In a party there are 10 people with same umbrellas,at the end of the party they get one umbrella randomly.What is the probability that none gets its own umbrella?

I was thinking on solving this in the followin way:

The probability of the first person picking a wrong umbrella is $\frac{9}{10} $, then for the second guy it will be $\frac{8}{9}$, for the third $\frac {7}{8}$ and so on,so the probability of event A to happen would be:

$$p(A) = \frac{9}{10} \cdot \frac{8}{9} \cdot \frac{7}{8} \cdots \frac{1}{2} \cdot 1$$

Is this solution correct,does the possibility of the first person getting the second person hats affect this solution?

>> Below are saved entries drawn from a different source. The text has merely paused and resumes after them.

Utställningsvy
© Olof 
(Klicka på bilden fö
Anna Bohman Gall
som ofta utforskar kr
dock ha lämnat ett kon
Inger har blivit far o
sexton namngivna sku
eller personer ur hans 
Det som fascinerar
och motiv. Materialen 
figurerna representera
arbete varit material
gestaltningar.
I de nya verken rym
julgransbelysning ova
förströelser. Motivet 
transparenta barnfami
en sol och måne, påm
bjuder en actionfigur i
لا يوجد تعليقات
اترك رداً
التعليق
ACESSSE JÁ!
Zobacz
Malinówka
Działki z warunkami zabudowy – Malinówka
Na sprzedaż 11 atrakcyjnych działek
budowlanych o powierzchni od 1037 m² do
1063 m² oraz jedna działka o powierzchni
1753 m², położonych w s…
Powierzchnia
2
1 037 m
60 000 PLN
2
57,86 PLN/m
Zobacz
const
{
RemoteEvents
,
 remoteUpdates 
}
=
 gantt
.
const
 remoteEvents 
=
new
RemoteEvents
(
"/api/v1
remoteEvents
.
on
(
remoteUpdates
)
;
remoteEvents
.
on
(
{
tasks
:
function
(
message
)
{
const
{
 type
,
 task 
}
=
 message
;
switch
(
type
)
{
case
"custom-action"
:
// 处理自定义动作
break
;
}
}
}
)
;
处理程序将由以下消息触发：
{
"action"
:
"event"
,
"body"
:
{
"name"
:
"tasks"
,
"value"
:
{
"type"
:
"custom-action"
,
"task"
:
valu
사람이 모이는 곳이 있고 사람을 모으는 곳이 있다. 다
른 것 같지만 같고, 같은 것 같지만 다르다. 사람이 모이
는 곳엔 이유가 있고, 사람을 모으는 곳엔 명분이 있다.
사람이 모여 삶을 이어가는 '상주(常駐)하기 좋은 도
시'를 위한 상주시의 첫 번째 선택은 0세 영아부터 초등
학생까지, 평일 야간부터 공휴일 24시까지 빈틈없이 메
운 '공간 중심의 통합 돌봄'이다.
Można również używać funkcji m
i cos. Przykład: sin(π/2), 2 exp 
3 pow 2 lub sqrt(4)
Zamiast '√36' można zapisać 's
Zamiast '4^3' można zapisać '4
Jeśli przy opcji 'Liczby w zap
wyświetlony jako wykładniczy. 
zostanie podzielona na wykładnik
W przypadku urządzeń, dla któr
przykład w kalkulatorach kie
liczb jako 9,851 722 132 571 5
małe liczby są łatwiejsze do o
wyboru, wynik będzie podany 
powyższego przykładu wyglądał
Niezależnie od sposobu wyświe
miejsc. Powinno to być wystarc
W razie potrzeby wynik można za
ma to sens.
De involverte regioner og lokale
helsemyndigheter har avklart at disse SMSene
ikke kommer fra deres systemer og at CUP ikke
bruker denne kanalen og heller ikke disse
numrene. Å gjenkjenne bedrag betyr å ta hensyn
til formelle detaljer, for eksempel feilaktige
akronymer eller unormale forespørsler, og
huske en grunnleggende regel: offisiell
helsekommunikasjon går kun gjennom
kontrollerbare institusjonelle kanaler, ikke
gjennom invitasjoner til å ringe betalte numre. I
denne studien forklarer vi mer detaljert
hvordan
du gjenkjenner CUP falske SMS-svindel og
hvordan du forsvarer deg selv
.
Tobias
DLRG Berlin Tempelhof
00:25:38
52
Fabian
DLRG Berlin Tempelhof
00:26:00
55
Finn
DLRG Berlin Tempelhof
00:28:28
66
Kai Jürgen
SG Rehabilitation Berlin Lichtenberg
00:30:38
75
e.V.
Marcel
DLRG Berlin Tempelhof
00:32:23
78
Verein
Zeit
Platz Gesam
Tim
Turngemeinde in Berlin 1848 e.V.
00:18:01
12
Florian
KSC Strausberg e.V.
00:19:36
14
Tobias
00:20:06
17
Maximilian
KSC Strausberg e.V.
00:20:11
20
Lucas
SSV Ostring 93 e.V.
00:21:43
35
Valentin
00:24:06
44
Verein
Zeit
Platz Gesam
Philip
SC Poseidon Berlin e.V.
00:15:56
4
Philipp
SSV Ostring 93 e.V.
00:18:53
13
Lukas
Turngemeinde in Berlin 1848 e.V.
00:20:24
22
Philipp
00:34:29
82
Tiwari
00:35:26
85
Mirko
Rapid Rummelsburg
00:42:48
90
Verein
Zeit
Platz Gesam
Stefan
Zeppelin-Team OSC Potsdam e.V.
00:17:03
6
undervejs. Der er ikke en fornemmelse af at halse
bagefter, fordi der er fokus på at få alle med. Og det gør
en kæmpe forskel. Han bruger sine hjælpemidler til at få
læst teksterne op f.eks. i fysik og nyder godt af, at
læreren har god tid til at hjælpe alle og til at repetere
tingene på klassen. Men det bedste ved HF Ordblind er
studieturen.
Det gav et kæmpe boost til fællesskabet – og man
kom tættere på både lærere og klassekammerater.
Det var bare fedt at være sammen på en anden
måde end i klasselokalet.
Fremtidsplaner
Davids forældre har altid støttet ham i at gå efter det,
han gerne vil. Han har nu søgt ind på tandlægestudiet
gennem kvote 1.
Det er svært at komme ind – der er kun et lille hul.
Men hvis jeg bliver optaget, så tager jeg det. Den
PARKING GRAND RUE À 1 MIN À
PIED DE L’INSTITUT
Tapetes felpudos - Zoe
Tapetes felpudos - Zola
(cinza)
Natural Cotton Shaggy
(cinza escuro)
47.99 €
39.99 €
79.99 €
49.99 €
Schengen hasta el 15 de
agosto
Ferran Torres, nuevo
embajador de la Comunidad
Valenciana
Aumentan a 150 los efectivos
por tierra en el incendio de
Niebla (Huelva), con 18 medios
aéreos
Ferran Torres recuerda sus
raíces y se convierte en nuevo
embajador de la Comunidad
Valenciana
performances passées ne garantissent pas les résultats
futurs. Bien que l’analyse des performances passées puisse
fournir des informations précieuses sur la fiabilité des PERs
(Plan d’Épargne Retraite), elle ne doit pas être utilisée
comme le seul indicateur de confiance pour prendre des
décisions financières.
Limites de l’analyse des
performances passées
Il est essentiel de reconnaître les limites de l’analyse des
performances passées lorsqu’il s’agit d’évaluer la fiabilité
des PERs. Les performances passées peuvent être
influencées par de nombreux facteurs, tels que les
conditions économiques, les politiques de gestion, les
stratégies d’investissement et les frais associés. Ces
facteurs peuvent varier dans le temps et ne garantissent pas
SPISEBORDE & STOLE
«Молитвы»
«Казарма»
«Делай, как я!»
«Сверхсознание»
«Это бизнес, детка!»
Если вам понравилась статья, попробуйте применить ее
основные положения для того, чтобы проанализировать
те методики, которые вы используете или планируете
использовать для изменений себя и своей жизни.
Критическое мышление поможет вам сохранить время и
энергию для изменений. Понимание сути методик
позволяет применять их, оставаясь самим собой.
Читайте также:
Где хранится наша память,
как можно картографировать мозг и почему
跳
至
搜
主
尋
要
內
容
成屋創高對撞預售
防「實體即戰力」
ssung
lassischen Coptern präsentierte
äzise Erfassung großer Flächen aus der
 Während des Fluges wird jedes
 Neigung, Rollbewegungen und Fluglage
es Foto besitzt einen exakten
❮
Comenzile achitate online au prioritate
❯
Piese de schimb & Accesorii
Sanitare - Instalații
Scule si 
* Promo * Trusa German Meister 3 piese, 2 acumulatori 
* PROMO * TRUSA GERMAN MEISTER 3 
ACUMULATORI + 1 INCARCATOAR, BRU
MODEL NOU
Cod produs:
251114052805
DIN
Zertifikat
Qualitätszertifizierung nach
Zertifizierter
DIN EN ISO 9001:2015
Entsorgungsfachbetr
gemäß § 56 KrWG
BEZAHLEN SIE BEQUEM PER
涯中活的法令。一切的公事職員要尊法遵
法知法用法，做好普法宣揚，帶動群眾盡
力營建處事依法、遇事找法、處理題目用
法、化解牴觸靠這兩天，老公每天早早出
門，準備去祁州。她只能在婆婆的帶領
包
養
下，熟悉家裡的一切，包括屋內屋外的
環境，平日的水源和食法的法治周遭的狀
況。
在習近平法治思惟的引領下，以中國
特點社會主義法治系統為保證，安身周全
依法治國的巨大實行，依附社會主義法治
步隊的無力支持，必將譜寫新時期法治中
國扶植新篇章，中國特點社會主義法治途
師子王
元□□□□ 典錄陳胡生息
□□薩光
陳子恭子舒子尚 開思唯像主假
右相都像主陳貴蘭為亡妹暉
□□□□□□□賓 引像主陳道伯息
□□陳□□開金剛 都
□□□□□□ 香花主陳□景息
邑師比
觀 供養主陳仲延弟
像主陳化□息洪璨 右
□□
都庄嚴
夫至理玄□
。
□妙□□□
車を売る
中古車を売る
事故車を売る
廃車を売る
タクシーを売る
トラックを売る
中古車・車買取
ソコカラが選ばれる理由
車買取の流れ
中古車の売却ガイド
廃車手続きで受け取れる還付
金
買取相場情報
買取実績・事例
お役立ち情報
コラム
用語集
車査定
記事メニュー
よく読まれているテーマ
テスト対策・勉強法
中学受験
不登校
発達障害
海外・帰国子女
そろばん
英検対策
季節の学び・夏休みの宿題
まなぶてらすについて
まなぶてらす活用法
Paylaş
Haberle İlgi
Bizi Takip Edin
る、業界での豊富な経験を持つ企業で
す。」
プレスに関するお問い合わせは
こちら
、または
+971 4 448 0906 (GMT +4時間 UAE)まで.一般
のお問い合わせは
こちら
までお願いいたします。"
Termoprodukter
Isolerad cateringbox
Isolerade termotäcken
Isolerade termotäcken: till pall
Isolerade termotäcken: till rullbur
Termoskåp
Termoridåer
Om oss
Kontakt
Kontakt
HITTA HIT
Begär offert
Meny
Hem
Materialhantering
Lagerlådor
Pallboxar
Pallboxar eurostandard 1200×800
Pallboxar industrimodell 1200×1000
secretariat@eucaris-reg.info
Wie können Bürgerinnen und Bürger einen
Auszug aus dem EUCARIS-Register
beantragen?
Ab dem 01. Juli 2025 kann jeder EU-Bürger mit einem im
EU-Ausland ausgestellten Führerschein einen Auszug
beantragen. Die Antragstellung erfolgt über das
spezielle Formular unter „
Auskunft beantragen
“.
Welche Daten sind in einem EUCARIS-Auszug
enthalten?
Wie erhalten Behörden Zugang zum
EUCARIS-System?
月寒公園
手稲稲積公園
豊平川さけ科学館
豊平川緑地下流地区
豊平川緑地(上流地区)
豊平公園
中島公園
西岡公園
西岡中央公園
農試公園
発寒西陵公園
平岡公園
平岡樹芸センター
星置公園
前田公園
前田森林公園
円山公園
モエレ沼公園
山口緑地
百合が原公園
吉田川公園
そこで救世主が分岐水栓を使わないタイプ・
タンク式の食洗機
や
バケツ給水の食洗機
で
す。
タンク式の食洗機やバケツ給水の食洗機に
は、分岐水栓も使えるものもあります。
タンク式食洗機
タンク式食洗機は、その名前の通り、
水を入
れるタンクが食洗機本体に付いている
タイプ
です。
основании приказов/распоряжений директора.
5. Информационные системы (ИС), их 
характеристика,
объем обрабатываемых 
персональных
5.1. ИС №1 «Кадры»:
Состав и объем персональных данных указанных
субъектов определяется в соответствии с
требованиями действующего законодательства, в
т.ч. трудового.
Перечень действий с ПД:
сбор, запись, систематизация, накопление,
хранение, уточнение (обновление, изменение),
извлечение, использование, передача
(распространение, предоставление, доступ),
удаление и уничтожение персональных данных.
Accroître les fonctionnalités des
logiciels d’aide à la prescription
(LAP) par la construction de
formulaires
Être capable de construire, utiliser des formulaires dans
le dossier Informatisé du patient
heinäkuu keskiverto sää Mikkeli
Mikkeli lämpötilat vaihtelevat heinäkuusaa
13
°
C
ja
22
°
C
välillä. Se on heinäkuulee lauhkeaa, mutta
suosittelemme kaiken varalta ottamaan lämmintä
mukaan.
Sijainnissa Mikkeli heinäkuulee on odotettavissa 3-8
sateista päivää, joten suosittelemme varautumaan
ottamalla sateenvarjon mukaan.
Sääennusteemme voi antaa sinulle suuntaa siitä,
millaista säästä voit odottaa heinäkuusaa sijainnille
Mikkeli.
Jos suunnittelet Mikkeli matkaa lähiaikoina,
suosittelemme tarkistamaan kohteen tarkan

# [Math] Out of 10 people whats the probability that none gets his own umbrella…

combinatoricsprobability

## Best Answer

The solution you give is not correct, and your comment at the end is the key to why. The first person does indeed have a $\frac9{10}$ chance of getting the wrong umbrella. However, the second person has a $\frac11$ probablity of getting the wrong umbrella if the first person picked his umbrella. Otherwise, if the first person picked someone else's umbrella, there would be an $\frac89$ chance that the second person would pick the wrong umbrella.

The proper way to look at this kind of question is to look at Derangements. The correct probability is $\frac{1334961}{3628800}=\frac{16481}{44800}$.